Joram hoopt dat Amsterdam ook in de toekomst voor ‘gewone Amsterdammers’ blijft. Er heerst een aantrekkelijkheidsidee: Amsterdam moet aantrekkelijk zijn voor creatievelingen of voor mensen met veel geld. Hij is bang voor vervreemding en dat mensen die minder te besteden hebben steeds verder naar buiten worden gedrukt. Bij zijn koffietent ziet hij steeds meer rijke mensen die koffie komen halen zonder contact te maken. Hij hoopt dat er wel plek blijft voor de gezellige lage middenklasse, dat is goed voor het buurtgevoel. Verder hoopt hij dat er meer begrip komt voor elkaar, zodat de ruimte beter gedeeld kan worden, ook met de mensen die zich minder snel voortbewegen. En hij zou het leuk vinden als er meer te beleven viel in zijn buurt, dat niet alle leuke voorzieningen zich in het centrum concentreren.

Adviezen aan de gemeente:

  • Maak het centrum toegankelijker voor minder validen door bijvoorbeeld 30-kilometerzones in te stellen, waar de auto te gast is en verschillende weggebruikers dezelfde ruimte delen. Zo kunnen ook mensen met een langzamer ritme zich veilig voelen in het verkeer.
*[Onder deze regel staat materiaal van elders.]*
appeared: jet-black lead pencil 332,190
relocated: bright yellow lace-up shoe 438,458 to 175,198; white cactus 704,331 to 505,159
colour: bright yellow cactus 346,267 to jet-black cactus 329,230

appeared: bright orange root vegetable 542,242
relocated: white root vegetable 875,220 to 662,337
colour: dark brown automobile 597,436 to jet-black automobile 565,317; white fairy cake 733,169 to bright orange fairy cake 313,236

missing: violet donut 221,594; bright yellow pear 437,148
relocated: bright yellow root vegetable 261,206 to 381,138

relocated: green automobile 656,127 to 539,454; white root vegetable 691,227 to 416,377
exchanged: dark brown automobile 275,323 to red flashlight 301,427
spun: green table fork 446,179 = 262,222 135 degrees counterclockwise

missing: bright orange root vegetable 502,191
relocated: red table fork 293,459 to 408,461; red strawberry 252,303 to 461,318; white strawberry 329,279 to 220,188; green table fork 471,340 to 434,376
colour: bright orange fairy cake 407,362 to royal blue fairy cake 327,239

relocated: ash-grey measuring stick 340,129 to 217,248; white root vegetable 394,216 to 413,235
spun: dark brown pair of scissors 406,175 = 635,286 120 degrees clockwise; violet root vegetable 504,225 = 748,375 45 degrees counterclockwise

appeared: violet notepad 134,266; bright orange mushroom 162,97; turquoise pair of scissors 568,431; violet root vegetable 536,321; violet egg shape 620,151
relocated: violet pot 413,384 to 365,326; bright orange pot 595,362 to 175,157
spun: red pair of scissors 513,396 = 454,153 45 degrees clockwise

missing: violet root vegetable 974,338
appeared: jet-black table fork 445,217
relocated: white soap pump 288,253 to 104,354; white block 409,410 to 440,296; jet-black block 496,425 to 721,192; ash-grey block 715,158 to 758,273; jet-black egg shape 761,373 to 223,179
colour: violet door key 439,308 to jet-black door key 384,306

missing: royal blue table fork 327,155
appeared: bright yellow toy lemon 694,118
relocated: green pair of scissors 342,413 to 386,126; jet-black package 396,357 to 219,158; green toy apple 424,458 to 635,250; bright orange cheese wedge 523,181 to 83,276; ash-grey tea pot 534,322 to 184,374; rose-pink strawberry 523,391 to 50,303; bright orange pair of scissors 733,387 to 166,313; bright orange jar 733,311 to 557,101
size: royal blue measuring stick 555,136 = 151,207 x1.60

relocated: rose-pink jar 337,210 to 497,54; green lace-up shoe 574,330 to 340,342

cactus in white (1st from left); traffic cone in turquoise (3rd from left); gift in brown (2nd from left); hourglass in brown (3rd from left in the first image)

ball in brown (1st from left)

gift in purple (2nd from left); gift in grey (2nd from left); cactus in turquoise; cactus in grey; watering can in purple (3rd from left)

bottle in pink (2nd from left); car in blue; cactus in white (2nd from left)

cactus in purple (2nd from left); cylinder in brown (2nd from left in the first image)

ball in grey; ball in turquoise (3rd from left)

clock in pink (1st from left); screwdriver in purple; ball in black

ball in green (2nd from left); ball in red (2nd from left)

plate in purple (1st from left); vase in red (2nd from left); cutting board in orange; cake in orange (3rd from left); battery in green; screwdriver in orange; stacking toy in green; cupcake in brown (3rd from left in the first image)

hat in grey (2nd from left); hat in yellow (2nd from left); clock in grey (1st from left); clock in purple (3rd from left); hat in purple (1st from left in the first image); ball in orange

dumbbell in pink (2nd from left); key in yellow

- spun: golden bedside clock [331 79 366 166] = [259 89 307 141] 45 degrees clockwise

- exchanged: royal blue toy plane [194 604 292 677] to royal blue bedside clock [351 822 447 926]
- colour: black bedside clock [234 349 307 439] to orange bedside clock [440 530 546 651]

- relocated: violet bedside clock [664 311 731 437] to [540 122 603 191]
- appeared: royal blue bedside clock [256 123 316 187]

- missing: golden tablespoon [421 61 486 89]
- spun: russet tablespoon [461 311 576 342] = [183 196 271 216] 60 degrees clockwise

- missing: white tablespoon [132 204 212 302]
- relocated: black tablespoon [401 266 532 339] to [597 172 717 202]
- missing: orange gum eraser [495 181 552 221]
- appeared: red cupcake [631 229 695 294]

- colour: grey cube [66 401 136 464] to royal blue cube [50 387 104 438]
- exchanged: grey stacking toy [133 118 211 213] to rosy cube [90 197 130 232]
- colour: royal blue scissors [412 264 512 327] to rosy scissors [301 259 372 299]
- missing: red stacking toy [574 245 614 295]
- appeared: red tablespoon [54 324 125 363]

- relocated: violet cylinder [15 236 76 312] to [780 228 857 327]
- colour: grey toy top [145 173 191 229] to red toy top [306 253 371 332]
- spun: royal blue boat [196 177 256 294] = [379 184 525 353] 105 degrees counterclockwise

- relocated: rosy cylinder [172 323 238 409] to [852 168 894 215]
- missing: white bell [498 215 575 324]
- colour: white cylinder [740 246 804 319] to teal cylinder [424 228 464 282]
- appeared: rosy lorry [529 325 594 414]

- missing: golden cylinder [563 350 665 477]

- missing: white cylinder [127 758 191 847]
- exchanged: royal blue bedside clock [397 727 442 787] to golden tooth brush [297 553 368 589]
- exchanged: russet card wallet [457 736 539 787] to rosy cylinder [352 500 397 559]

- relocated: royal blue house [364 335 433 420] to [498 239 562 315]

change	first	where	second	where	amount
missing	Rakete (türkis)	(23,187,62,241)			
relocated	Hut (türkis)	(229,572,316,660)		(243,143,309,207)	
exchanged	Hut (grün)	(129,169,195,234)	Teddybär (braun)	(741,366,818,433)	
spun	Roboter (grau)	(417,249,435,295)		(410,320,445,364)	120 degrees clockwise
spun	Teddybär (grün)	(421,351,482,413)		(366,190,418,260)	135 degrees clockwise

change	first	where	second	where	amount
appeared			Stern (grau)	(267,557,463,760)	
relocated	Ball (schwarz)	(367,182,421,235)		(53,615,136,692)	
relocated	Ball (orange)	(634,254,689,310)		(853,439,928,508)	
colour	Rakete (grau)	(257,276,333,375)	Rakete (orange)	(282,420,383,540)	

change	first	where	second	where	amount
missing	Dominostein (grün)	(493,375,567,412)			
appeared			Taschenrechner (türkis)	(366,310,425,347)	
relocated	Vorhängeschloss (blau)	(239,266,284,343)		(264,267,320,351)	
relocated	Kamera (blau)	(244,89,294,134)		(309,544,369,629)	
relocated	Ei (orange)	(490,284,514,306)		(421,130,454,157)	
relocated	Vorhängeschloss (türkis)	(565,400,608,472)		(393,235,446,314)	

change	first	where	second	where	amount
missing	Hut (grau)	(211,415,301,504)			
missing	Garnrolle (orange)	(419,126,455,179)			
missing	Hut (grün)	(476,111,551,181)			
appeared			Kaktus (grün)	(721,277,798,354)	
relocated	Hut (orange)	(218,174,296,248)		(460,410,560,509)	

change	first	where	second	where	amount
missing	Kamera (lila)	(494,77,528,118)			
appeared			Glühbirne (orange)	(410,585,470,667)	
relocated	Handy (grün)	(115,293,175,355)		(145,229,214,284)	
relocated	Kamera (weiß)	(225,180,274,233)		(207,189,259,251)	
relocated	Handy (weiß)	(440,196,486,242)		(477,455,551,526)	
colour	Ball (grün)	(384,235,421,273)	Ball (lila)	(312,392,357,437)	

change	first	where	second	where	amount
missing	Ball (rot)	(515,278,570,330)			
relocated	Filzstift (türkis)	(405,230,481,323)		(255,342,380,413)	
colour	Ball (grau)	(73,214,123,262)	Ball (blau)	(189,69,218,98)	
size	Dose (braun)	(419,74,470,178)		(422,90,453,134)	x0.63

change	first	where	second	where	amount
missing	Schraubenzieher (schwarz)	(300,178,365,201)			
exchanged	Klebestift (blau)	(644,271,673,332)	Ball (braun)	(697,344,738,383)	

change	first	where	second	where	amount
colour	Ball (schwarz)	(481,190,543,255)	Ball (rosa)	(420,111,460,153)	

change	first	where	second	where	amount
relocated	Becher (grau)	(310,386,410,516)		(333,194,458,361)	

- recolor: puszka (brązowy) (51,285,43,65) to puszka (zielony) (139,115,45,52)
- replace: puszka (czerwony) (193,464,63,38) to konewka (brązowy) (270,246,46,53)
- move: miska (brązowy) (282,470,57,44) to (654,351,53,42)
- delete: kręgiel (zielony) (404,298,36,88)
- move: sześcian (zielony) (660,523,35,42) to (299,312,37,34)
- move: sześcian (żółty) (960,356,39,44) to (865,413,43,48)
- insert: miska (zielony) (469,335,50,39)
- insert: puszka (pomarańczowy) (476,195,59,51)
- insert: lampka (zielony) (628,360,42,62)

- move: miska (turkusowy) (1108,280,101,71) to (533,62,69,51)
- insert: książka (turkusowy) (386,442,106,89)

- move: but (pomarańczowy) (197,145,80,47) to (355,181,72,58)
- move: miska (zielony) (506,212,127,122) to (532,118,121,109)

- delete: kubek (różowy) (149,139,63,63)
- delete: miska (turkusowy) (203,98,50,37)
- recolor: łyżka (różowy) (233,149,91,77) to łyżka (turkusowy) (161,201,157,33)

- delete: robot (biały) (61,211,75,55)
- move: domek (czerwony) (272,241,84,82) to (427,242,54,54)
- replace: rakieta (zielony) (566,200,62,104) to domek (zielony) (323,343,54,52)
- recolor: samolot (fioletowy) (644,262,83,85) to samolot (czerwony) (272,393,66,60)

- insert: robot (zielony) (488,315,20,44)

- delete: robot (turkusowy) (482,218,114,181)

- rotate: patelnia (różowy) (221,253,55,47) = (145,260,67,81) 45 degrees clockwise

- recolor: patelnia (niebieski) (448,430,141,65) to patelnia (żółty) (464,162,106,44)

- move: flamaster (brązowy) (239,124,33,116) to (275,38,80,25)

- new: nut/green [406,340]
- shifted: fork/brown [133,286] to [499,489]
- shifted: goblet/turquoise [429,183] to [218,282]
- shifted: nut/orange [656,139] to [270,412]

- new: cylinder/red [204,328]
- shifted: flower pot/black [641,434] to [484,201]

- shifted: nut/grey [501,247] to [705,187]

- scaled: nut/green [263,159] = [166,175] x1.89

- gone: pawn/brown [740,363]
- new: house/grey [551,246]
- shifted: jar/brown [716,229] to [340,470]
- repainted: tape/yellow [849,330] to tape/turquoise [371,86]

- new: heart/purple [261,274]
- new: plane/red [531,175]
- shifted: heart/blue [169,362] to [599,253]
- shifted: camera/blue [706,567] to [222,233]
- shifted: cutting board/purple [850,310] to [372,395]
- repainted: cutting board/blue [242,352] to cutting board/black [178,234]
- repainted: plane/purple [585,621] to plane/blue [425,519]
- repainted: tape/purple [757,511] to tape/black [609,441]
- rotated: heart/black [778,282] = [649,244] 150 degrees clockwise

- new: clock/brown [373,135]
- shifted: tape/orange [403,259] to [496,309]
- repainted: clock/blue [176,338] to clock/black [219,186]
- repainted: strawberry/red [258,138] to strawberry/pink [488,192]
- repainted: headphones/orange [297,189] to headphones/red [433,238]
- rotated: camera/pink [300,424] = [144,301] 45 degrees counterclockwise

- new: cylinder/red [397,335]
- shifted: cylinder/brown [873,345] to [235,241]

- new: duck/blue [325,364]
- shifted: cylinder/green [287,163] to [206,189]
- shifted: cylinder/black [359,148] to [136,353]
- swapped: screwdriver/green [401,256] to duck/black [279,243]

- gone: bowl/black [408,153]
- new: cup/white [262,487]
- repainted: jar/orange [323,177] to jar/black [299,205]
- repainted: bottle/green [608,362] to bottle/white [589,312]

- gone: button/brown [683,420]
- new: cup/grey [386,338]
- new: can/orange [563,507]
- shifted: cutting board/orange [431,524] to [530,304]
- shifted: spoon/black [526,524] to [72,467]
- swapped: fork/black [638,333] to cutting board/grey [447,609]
  • Zorg voor een gelijke spreiding van zorgvoorzieningen door de stad, dus niet alleen aan de randen. Zo zijn deze beter bereikbaar en voelen zorgbehoeftigen zich meer geïntegreerd in de stad.
  • Zorg voor levendige stadsdelen waar voor bewoners genoeg te beleven valt op het gebied van recreatie, cultuur en ontmoeting. Minder focus op het centrum en meer aandacht voor de stadsdelen.